Extrait

>>>>>

Diego Maradona

Le 5 juillet 1984, Diego Maradona débarque à Naples pour un montant qui établit un nouveau record du monde. Pendant sept ans, il enflamme les stades. Le footballeur le plus mythique de la planète a parfaitement trouvé ses marques dans la ville la plus passionnante – mais aussi la plus dangereuse – d’Europe. Sur le terrain, Diego Maradona était un génie. En dehors du terrain, il était considéré comme un dieu. Cet Argentin charismatique aimait se battre contre l’adversité et il a mené le SCC Napoli en tête du tableau pour la première fois de son histoire. C’était un rêve éveillé ! Mais le prix à payer était élevé. Diego pouvait faire tout ce qu’il voulait tant qu’il accomplissait des miracles sur le terrain. Pourtant, des heures plus sombres ont fini par succéder à ces années fastes. DIEGO MARADONA a été réalisé à partir de plus de 500 heures d’images inédites issues des archives personnelles du footballeur… 

DIEGO MARADONA est le troisième volet d'une trilogie de longs métrages documentaires novateurs et sans concessions signés par l'équipe oscarisée à qui l'on doit SENNA (2010) et AMY (2015) Asif Kapadia (réalisateur), James Gay-Rees (producteur), Chris King (chef monteur) et Antonio Pinto (compositeur). Une fois encore, ils s'attaquent à une icône hors du commun dont l'immense talent a touché des millions de gens, été une source d'inspiration et de joie partout dans le monde, et qui a mené une vie sur fond de polémiques et de tragédies. Célèbre aux quatre coins de la planète, Maradona est salué comme l'un des plus grands footballeurs de tous les temps.

<<<<<

Entrées
>>>>>

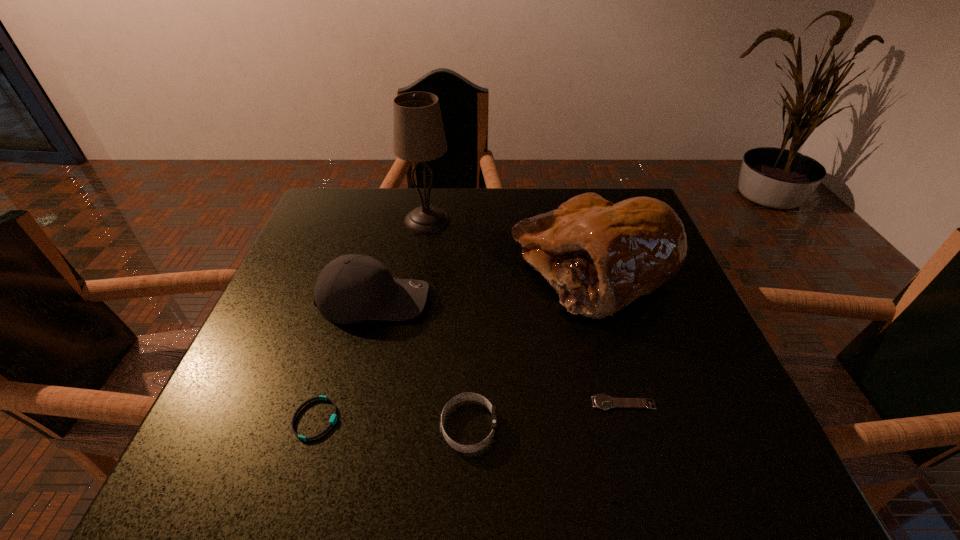
Image resolution: width=960 pixels, height=540 pixels. In order to click on free location located on the filling side of the second tallest object in this screenshot , I will do `click(432, 269)`.

The width and height of the screenshot is (960, 540). What are the coordinates of `vacant space located 0.360m on the filling side of the second tallest object` in the screenshot? It's located at (360, 269).

Locate an element on the screen. free space located 0.110m on the front brim of the third tallest object is located at coordinates [x=479, y=300].

Where is `free spot located on the outer surface of the right wristband`? free spot located on the outer surface of the right wristband is located at coordinates (674, 427).

Locate an element on the screen. free space located on the buckle of the fifth tallest object is located at coordinates (472, 419).

Where is `vacant space located 0.350m on the left of the watch`? vacant space located 0.350m on the left of the watch is located at coordinates (394, 403).

Locate an element on the screen. This screenshot has width=960, height=540. lampshade that is positioned at the far edge is located at coordinates (418, 134).

The image size is (960, 540). I want to click on bread positioned at the far edge, so click(x=600, y=257).

At what (x,y) coordinates should I click in order to perform the action: click on baseball cap present at the left edge. Please return your answer as a coordinate pair (x, y). Image resolution: width=960 pixels, height=540 pixels. Looking at the image, I should click on (352, 288).

Image resolution: width=960 pixels, height=540 pixels. I want to click on wristband that is at the left edge, so (x=333, y=420).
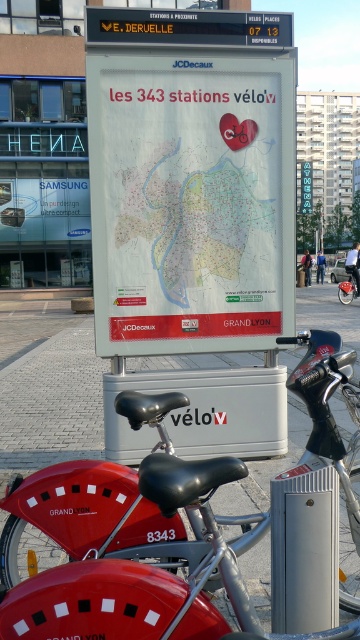
You are a tourist in Lyon and you see the white paper map at center. Where exactly is it located on the image?

The white paper map at center is located at point coordinates of [186,209].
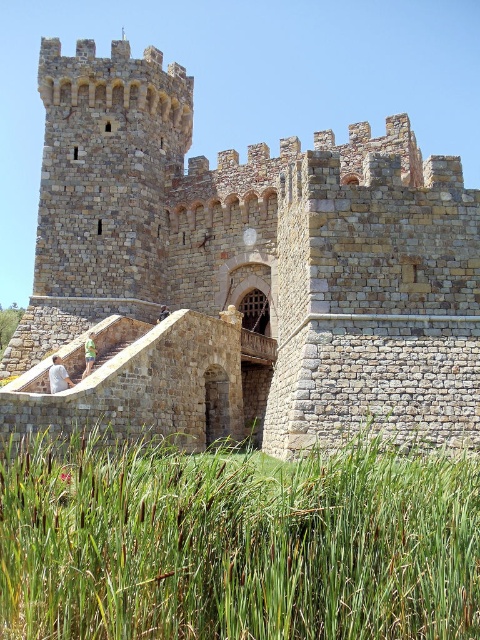
Does brown stone castle at center have a greater height compared to green grass at lower center?

Correct, brown stone castle at center is much taller as green grass at lower center.

Can you confirm if brown stone castle at center is bigger than green grass at lower center?

Indeed, brown stone castle at center has a larger size compared to green grass at lower center.

Does point (237, 353) come closer to viewer compared to point (15, 568)?

No.

This screenshot has height=640, width=480. What are the coordinates of `brown stone castle at center` in the screenshot? It's located at (243, 272).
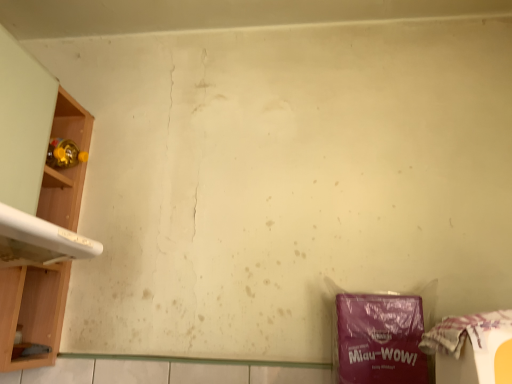
Question: Can you confirm if purple matte plastic bag at lower right is thinner than wooden shelf at left?

Choices:
 (A) no
 (B) yes

Answer: (B)

Question: Considering the relative positions of purple matte plastic bag at lower right and wooden shelf at left in the image provided, is purple matte plastic bag at lower right in front of wooden shelf at left?

Choices:
 (A) yes
 (B) no

Answer: (A)

Question: From a real-world perspective, is purple matte plastic bag at lower right below wooden shelf at left?

Choices:
 (A) no
 (B) yes

Answer: (B)

Question: From a real-world perspective, is purple matte plastic bag at lower right physically above wooden shelf at left?

Choices:
 (A) yes
 (B) no

Answer: (B)

Question: Is purple matte plastic bag at lower right oriented towards wooden shelf at left?

Choices:
 (A) no
 (B) yes

Answer: (A)

Question: Does purple matte plastic bag at lower right come behind wooden shelf at left?

Choices:
 (A) no
 (B) yes

Answer: (A)

Question: Is white glossy washing machine at left oriented towards purple matte plastic bag at lower right?

Choices:
 (A) yes
 (B) no

Answer: (A)

Question: From a real-world perspective, is white glossy washing machine at left positioned under purple matte plastic bag at lower right based on gravity?

Choices:
 (A) yes
 (B) no

Answer: (B)

Question: Does white glossy washing machine at left have a lesser width compared to purple matte plastic bag at lower right?

Choices:
 (A) no
 (B) yes

Answer: (A)

Question: Is white glossy washing machine at left to the left of purple matte plastic bag at lower right from the viewer's perspective?

Choices:
 (A) yes
 (B) no

Answer: (A)

Question: Considering the relative sizes of white glossy washing machine at left and purple matte plastic bag at lower right in the image provided, is white glossy washing machine at left smaller than purple matte plastic bag at lower right?

Choices:
 (A) yes
 (B) no

Answer: (B)

Question: Is white glossy washing machine at left at the right side of purple matte plastic bag at lower right?

Choices:
 (A) no
 (B) yes

Answer: (A)

Question: Considering the relative sizes of white glossy washing machine at left and plastic bag at lower right in the image provided, is white glossy washing machine at left thinner than plastic bag at lower right?

Choices:
 (A) no
 (B) yes

Answer: (A)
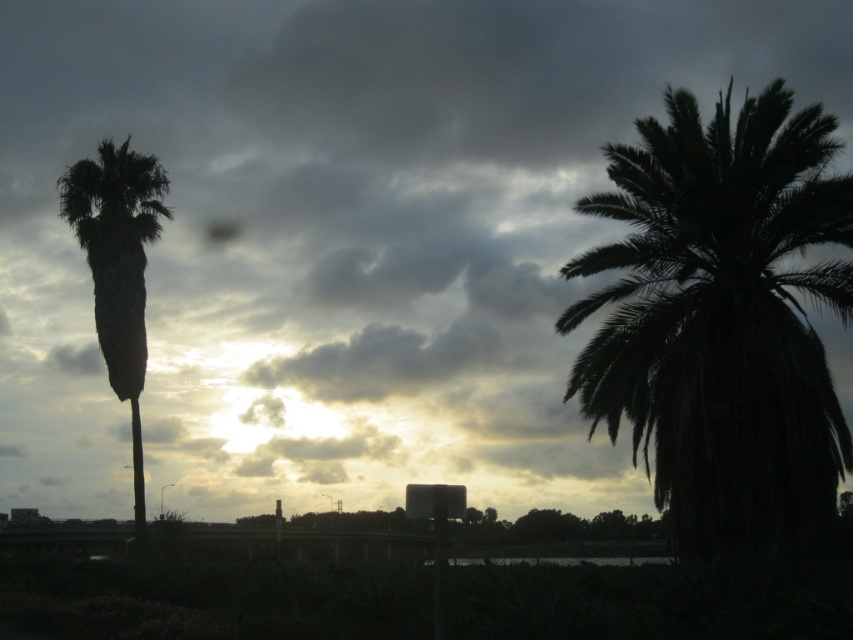
Is dark green leafy palm at right closer to the viewer compared to green leafy palm at left?

That is True.

What do you see at coordinates (721, 317) in the screenshot? The height and width of the screenshot is (640, 853). I see `dark green leafy palm at right` at bounding box center [721, 317].

Which is behind, point (848, 301) or point (128, 397)?

Positioned behind is point (128, 397).

Image resolution: width=853 pixels, height=640 pixels. What are the coordinates of `dark green leafy palm at right` in the screenshot? It's located at (721, 317).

<<<<<

Consigne
Prolongez le texte de présentation du documentaire sur Diego Maradona, en commençant juste après sa dernière phrase.

Réponse
Il a battu tous les records de transfert, a conduit un club de foot italien aux résultats médiocres - le Napoli - à la victoire, et permis à l'Argentine, son pays natal, de remporter la Coupe du Monde de 1986 presque à lui tout seu . Pourtant, sa vie comporte aussi une part d'ombre, entre conflits conjugaux, addiction à la cocaïne et liens avec la pègre. Il suscite la controverse où que le mènent ses pas. Il est adoré par la presse, tout en étant un homme à abattre. Autant dire que sa vie mouvementée se prêtait parfaitement au regard acéré de Kapadia.

Comme dans SENNA et AMY, le réalisateur a cherché à dévoiler l'humanité d'un génie, en élaborant un film qui présente sa personnalité à de nouveaux spectateurs et en piquant la curiosité non seulement des fans de football, mais aussi de ceux qui ne s' intéressent pas du tout à ce sport. DIEGO MARADONA raconte le parcours d'un homme qui transcende le cadre du terrain sur lequel il s'est bâti sa notoriété. Voici donc l'histoire d'un gamin pauvre et fruste, vivant dans un bidonville, qui grâce à son talent éblouissant est devenu une superstar et a accédé à la fortune, la célébrité mondiale et un statut de dieu vivant. Et pourtant, il lui manquait les outils lui permettant d'affronter une telle notoriété.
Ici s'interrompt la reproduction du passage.